▶ Extrait du document:
________________

Tonnerre apache (A thunder of drums, Joseph M.Newman, 1961)

Pendant les guerres indiennes, un aspirant arrive dans un fort mais il est amoureux de la fiancée d’un autre officier.

Ce que l’excellente ouverture annonçait comme une évocation de la vie des garnisons de tuniques bleues presque aussi juste que la trilogie de la cavalerie de Ford (on retrouve James Warner Bellah au scénario) s’avère un banal triangle amoureux, mené mollement qui plus est.

Joe Dakota (Richard Bartlett, 1957)

Un étranger découvre un lourd secret dans une petite ville dont les habitants comptaient s’enrichir grâce à un puits de pétrole.

________________

▶ Consigne: D'après l'extrait, quel scénariste retrouve-t-on sur Tonnerre apache ?

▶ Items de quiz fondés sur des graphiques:

________________

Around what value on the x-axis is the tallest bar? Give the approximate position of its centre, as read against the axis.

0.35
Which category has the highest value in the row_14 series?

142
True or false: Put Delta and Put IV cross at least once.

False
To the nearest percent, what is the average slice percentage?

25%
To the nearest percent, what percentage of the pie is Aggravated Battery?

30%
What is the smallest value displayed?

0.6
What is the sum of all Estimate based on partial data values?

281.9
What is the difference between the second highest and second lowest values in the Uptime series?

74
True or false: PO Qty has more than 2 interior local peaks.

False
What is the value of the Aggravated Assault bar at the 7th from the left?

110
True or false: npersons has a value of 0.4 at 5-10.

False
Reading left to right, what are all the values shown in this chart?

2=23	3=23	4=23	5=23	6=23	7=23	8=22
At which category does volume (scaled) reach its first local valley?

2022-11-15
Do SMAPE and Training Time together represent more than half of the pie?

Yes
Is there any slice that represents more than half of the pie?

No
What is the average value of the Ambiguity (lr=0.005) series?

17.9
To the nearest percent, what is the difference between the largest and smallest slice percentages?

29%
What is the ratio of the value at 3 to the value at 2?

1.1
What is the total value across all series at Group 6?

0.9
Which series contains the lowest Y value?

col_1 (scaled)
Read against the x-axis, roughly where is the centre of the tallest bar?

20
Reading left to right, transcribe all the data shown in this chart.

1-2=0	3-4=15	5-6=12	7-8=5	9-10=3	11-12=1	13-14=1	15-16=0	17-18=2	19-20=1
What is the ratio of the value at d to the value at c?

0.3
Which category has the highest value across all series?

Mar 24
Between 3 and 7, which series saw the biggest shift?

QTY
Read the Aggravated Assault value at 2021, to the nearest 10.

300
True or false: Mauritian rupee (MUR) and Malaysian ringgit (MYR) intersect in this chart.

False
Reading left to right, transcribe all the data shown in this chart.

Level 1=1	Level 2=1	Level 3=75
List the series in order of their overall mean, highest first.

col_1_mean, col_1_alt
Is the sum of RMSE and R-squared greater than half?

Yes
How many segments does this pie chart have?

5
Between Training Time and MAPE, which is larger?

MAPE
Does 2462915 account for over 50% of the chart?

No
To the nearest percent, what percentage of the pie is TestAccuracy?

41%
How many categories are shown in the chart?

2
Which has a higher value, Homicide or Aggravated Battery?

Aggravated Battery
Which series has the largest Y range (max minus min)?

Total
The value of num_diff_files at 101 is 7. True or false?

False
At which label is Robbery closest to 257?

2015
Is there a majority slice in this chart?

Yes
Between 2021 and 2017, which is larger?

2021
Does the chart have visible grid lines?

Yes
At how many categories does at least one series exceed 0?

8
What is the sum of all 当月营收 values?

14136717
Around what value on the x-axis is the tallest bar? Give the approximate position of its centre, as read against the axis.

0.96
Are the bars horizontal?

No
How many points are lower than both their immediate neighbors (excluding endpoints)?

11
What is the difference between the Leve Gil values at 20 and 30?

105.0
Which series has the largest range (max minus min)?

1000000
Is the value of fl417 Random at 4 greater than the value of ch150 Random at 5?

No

________________

▶ Réponse rédigée: James Warner Bellah.